Although insurers are required to maintain liquid capital to support their business, they do not have to invest in high-cost, state-of-the art facilities to deliver care. In addition to minimizing capital expenses, this lack of physical capital allows them to more easily expand organically into new geographies. Growth allows insurers to spread their fixed investments in claims systems, provider network management, IT, and management over a larger membership base, allowing them to minimize per-member administrative costs. The relative ease of this growth and the benefits of scale combine to produce a competitive insurance market and lower margins relative to most other industries. The lower margins in health insurance are balanced by a relatively higher return on capital resulting from modest capital requirements.
Similarly, health insurers can earn much higher revenues and total margins per employee than can most provider organizations. This difference largely reflects the operational requirements between financing and delivering care. The activities required to run a health plan—such as paying claims, managing provider contracts, and pricing and distributing insurance products—are less labor intensive and produce more revenue than the activities needed to manage an organization as complex as a hospital.
In contrast, hospital systems have financing structures that require significant physical plant investment. Although hospital systems’ financial investments are not regulated, the organizations also have fewer organic growth opportunities and historically have experienced higher margins, a lower return on capital, and lower revenue and margin per employee.
A Hedge Against Risk
Overall, the financing differences between health insurers and hospital systems follow the function of each organization. Simply put, health insurers primarily provide services that help coordinate care and improve the health of large populations without the need for a significant capital investment, and they provide financial protection when a member has costly medical claims. In keeping with these goals, insurers maintain less physical capital than hospital systems and are required to maintain sufficient liquid capital to protect policyholders from instances when an insurer experiences financial weakness. Hospitals, on the other hand, operate highly complex facilities with substantial physical plant investment and a significant number of employees. Although this complexity and investment contributes to higher margins, it also lowers the return on capital and reduces revenue and margin per employee.
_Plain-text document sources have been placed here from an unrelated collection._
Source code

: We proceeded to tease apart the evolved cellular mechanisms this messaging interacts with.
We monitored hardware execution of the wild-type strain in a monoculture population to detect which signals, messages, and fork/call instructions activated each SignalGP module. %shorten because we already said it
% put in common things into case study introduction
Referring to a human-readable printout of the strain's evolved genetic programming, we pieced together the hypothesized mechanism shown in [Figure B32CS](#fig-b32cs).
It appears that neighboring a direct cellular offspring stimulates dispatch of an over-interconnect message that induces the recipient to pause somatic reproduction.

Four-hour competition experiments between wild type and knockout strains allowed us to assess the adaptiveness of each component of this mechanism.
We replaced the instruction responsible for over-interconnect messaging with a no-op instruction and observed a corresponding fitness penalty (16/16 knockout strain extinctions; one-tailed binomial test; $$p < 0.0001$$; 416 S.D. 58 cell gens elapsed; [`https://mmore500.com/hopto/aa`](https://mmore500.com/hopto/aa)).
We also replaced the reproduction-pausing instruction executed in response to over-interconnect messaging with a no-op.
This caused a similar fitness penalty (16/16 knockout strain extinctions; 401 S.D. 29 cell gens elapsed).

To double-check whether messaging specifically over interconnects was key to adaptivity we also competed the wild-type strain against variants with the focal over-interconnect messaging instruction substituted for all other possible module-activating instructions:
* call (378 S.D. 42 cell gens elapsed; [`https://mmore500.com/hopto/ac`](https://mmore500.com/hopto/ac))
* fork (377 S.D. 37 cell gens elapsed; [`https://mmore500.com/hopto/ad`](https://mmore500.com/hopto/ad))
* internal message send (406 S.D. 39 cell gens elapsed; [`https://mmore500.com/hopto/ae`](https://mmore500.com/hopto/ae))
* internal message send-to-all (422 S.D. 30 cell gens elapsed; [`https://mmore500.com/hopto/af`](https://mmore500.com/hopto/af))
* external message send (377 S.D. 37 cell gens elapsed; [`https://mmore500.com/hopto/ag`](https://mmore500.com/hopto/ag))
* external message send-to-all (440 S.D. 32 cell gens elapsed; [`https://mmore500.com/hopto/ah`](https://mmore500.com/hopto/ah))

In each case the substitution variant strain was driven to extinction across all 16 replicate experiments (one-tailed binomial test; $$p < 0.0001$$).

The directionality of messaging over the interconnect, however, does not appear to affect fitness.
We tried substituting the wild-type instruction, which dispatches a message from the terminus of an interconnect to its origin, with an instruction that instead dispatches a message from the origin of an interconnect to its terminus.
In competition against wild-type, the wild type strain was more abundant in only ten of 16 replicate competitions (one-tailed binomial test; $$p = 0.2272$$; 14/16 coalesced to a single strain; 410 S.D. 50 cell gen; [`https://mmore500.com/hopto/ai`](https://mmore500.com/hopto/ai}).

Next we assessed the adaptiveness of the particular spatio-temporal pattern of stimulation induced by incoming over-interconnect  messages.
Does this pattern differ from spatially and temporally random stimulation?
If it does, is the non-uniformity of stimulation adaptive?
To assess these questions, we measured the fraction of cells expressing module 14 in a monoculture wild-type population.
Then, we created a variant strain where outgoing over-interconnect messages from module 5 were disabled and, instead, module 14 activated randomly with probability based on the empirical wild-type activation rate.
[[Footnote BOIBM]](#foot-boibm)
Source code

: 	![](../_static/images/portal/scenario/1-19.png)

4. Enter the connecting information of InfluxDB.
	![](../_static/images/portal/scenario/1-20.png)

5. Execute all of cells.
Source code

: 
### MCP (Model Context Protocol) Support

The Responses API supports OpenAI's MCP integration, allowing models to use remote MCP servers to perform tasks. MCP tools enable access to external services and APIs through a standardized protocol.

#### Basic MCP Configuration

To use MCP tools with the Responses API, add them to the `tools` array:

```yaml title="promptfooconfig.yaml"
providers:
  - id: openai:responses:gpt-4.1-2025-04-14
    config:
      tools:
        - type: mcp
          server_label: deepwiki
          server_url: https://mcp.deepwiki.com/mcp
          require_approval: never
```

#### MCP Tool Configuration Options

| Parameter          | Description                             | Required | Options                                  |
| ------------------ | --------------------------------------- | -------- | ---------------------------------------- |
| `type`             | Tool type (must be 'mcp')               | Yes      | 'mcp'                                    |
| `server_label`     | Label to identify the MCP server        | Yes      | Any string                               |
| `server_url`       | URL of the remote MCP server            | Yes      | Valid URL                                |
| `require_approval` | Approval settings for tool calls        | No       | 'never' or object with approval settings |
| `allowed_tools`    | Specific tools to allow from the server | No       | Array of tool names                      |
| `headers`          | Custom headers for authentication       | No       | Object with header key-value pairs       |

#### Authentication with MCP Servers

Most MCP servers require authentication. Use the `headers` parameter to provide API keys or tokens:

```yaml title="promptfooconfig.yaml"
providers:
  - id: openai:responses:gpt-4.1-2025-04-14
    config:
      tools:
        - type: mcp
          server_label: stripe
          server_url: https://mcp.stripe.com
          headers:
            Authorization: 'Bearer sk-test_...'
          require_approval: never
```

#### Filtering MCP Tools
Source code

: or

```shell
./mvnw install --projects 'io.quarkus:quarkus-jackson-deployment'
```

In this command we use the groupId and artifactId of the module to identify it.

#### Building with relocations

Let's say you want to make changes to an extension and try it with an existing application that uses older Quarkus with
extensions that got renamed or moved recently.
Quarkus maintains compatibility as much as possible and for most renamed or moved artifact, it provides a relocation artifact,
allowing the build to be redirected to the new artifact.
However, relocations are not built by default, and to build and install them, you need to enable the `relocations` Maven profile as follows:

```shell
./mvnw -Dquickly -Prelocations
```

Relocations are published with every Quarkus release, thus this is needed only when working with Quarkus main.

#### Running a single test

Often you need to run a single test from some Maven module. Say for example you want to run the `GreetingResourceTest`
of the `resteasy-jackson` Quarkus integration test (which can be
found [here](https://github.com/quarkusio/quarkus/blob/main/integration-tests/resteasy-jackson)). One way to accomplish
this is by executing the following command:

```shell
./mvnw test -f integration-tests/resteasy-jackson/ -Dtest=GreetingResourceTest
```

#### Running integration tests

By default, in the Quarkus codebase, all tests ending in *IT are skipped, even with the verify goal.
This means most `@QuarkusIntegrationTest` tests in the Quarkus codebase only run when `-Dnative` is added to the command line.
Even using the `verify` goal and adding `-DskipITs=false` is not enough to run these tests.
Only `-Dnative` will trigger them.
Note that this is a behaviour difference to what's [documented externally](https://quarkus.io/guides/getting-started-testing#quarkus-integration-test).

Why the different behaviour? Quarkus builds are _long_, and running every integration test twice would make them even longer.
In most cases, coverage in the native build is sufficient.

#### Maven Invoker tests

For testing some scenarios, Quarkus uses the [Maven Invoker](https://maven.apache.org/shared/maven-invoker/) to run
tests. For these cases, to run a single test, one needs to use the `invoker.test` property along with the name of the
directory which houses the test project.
Beyond financial structure, health insurers and hospital systems have substantially different risk profiles. Insurers face short-term financial risk with inadequate premiums from higher-than-expected utilization and additional uncertainty associated with the status of important provider contracts. Hospital systems, in contrast, face risk with changes in provider payment from key payers, malpractice risk, and lower-than-expected utilization of provider assets. The best hedge against this risk is a combination between a health plan and a hospital system. With such a combination, the collective impact of the factors that contribute to risk—higher or lower utilization and changes in payments—are mitigated across the broader organization.